Saves use the same /updateinstance endpoint and payload as the desktop page. Pocket Mode adds no new write path, so exports, agreement statistics, the admin dashboard, and quality control all see ordinary annotations.

The Devices tab

The admin dashboard gains a Devices tab showing, per annotator: last device seen, visit counts by device class, how many times they used the mobile interface, and when they were last seen. A summary line gives the headline ("3 of 12 users have visited from a phone or tablet").

This matters in two directions. If your task is not touch-capable and the Devices tab shows annotators on phones anyway, those annotators saw the warning and kept going — worth checking their output. And because visits are tracked whether or not Pocket Mode is enabled, the tab answers "would enabling Pocket Mode help?" before you turn it on.

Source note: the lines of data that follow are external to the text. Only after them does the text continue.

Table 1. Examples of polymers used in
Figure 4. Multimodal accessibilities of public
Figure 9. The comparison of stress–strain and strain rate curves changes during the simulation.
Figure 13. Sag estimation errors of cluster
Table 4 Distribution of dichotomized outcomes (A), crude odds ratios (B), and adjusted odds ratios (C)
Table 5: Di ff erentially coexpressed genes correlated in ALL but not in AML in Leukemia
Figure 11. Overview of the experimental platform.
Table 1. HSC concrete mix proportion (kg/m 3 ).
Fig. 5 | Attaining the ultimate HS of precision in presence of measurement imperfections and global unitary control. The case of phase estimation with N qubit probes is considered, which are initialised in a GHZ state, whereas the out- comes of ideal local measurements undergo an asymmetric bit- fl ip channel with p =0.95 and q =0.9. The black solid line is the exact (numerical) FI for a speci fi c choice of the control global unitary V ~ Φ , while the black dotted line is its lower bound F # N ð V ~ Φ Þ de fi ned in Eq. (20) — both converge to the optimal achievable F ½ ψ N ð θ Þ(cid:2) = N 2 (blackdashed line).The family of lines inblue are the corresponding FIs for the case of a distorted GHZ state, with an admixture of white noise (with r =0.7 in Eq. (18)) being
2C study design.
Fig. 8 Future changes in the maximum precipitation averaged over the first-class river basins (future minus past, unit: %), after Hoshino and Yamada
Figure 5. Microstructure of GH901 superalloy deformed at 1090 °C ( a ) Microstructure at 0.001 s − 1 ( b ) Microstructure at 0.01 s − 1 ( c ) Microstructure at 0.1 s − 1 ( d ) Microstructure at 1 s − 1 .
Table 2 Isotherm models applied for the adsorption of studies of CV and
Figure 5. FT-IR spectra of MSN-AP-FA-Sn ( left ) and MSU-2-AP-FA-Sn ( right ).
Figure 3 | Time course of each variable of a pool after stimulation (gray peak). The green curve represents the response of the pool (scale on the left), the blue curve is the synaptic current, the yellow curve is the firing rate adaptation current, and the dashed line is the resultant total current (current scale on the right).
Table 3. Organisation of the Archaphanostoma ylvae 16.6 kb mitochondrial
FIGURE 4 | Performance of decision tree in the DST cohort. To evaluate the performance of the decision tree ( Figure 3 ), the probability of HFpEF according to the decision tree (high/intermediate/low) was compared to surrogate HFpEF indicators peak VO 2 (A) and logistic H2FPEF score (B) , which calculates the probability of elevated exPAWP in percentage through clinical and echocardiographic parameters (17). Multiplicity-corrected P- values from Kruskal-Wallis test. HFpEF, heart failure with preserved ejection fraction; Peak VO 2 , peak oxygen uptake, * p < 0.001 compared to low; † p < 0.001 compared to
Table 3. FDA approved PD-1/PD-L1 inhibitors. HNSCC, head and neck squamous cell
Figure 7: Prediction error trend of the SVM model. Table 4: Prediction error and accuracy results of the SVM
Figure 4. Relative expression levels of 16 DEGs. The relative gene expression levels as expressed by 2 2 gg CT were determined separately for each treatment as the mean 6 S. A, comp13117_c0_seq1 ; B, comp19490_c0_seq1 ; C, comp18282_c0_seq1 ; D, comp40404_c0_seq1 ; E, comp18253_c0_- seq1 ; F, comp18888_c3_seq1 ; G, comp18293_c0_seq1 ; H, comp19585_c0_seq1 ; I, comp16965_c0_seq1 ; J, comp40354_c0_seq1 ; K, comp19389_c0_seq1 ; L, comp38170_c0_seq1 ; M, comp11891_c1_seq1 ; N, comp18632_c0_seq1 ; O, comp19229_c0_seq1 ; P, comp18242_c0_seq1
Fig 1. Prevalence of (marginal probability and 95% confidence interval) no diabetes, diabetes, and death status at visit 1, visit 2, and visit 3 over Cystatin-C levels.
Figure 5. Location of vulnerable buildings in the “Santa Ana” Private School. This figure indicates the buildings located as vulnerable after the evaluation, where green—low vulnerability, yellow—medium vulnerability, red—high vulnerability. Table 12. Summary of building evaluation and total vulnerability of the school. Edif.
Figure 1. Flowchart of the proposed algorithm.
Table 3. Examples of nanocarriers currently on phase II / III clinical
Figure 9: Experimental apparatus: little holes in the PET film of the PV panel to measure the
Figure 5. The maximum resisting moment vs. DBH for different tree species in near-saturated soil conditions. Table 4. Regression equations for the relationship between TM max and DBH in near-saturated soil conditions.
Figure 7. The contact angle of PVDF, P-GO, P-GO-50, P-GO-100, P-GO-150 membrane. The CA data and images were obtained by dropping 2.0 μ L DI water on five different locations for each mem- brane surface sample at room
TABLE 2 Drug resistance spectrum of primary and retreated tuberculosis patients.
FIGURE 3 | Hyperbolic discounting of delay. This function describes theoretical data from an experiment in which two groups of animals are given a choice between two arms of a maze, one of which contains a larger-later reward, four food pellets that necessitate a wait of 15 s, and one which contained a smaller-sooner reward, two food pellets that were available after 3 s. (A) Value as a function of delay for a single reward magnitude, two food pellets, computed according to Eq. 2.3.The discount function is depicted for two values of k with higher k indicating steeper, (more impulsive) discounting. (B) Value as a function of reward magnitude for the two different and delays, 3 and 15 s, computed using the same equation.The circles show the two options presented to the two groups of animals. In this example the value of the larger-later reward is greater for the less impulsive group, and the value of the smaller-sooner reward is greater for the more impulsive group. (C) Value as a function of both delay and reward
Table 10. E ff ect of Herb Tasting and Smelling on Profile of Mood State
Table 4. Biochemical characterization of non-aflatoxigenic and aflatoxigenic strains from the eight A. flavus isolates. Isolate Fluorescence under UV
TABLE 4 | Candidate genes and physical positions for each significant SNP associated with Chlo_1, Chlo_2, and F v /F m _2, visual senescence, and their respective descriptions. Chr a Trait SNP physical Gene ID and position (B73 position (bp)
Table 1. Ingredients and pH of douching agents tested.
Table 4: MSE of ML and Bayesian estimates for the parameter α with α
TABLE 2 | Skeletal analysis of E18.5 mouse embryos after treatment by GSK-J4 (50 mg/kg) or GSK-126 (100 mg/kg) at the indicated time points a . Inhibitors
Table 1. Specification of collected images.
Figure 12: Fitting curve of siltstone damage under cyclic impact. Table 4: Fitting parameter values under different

Data lives in <output_annotation_dir>/pocket/device_visits.json as per-user aggregates only. There is no per-item tracking.

Troubleshooting

  • A phone is not being redirected. Check that pocket.enabled and pocket.auto_redirect are true, that the task is touch-capable (GET /pocket/api/routing shows capable: true), and that the user has not chosen "Desktop site" this session.
  • An iPad gets the desktop page on first load. iPadOS Safari identifies itself as a Mac, so the server cannot catch it. The client-side pointer check redirects it once the page's scripts run.
  • A user is "done" on mobile but the desktop page shows remaining items. They may have unsynced offline saves. The sync chip shows the queue, which flushes when the device is back online.